Hello, I wanted to use the mq-7 gas sensor,but when I read the readings from Analog OUTPUT pin they weren't accurate so I researched and realized I have to calibrate the sensor. Could anyone explain me how to calibrate the mq-7?

jremington

#1
Apr 20, 2019, 09:55 pm Last Edit: Apr 20, 2019, 10:00 pm by jremington
Calibrate the sensor by first "burning it in" (preheating for 48 hours) as described in the sensor data sheet, then expose the sensor to known concentrations of the gas of interest, in dry air. Note that the MQ-7 responds to several different gases.

General overview on sensor calibration.

harryprogram

I Read the "General overview on sensor calibration", but I don't understand if I should use one, two point or multi-point curve calibration. Which one should I use?

jremington

#3
Apr 22, 2019, 12:34 am Last Edit: Apr 22, 2019, 06:19 am by jremington
Up to you; they all work. The more tests YOU do, the more accurate the calibration and hence, the more accurate the data.

harryprogram

I used the code from http://wiki.seeedstudio.com/Grove-Gas_Sensor-MQ5/. Is the code compatible with mq-7 and how to get ppm value?

jremington

The code just reads the voltage output by either sensor.

You convert that value to PPM after calibrating the sensor.

harryprogram

What is a normal ppm value I should get in my house and when I place it near fire?

jremington

#7
Apr 23, 2019, 09:59 pm Last Edit: Apr 23, 2019, 10:00 pm by jremington
Who could possibly know but you? Do the experiment and tell us what you get.

harryprogram

In my house it's 0ppm. When it's near fire it rises to 3-4ppm.

wvmarle

I Read the "General overview on sensor calibration", but I don't understand if I should use one, two point or multi-point curve calibration. Which one should I use?
Single point: if you know the sensor is linear, and you know the slope. Determines the offset.
Two point: if you know the sensor is linear but not the slope, or you want to confirm the slope. Determines slope and offset.
More points: if you know the sensor is not linear, or you want to confirm the slope and linearity of a sensor that should be linear.

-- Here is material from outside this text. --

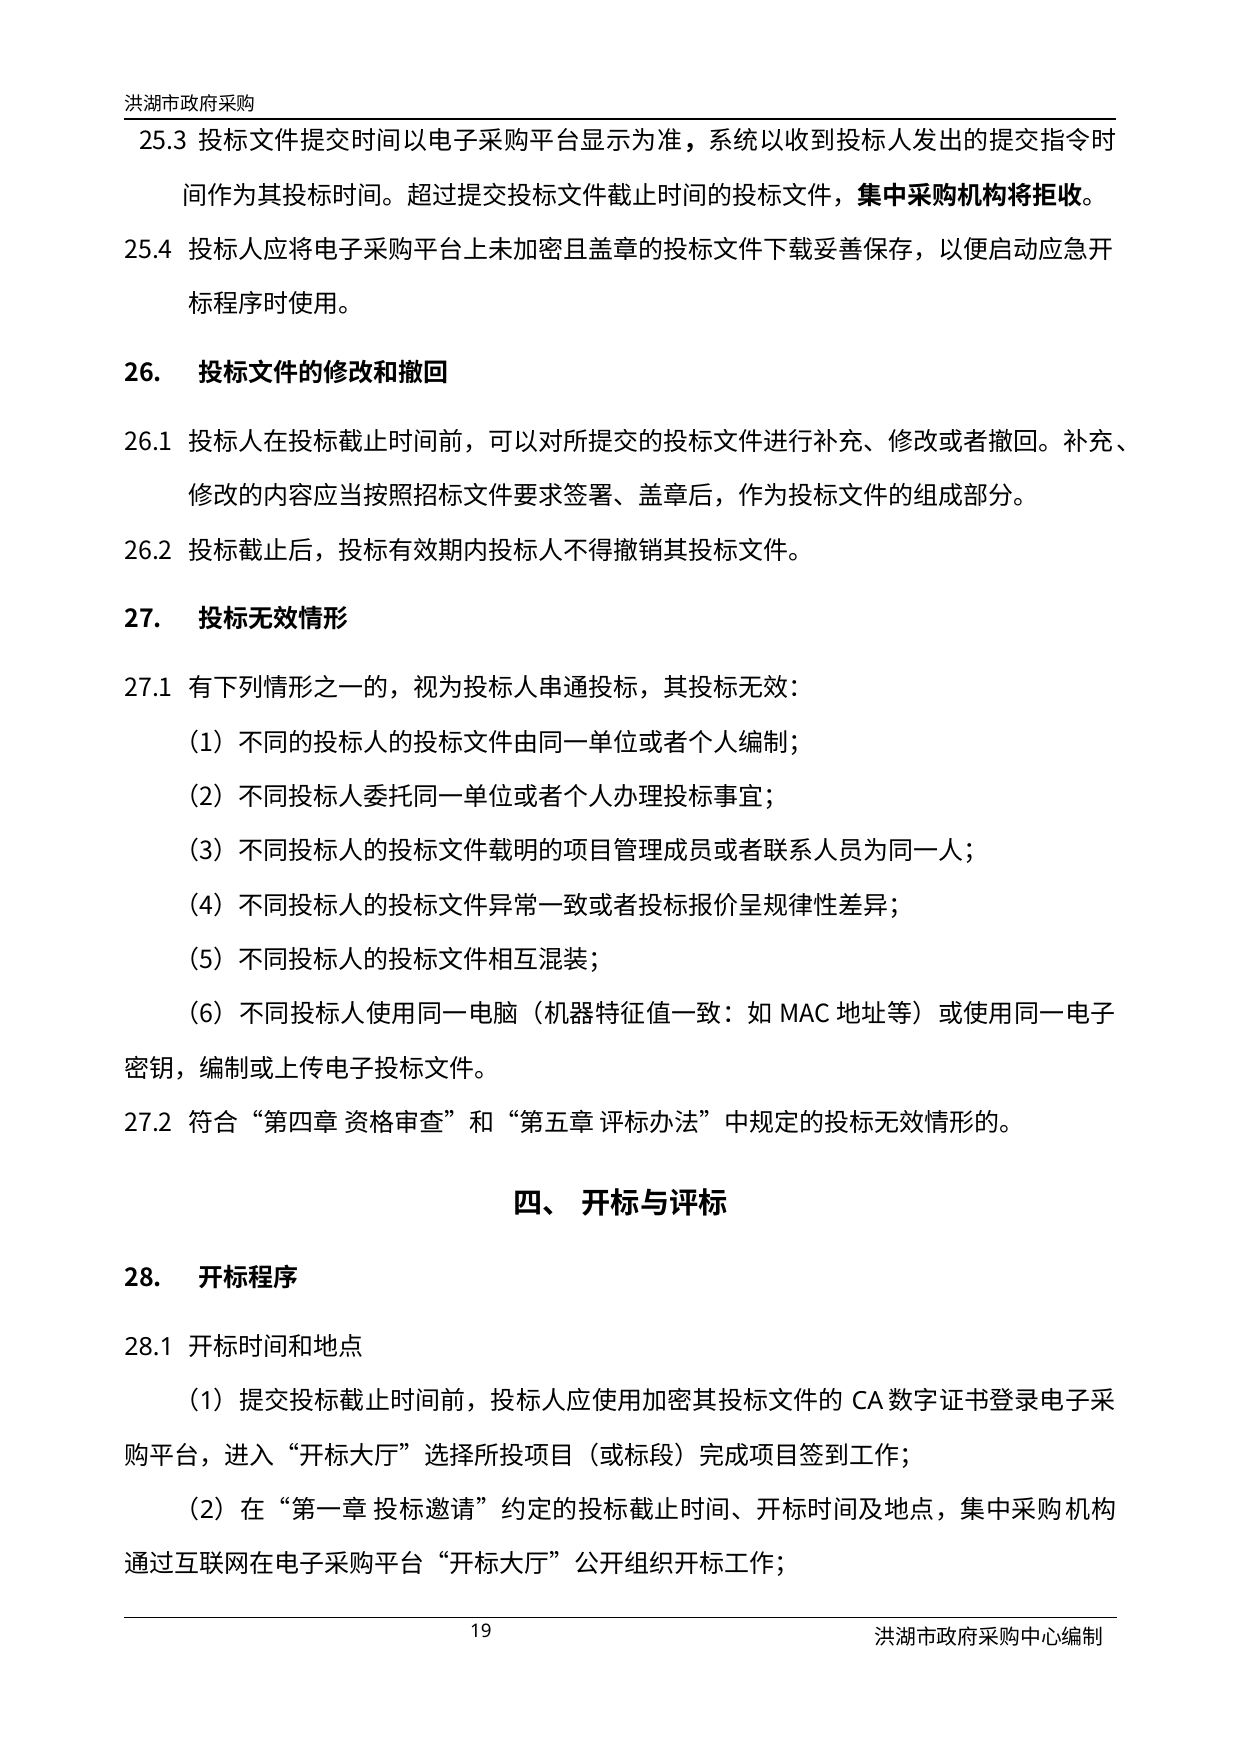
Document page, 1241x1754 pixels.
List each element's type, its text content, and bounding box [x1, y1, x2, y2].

Indeed the more points the better, even for sensors where a single point would have done. At the very least you get a more accurate offset and a confirmation of the slope and linearity of the sensor.

For the MQ7, have a look at the data sheet to see what kind of slope you can expect and its range. Decide on your calibration points so they're spread out through the expected range. If not linear add a point or two in the range of your interest.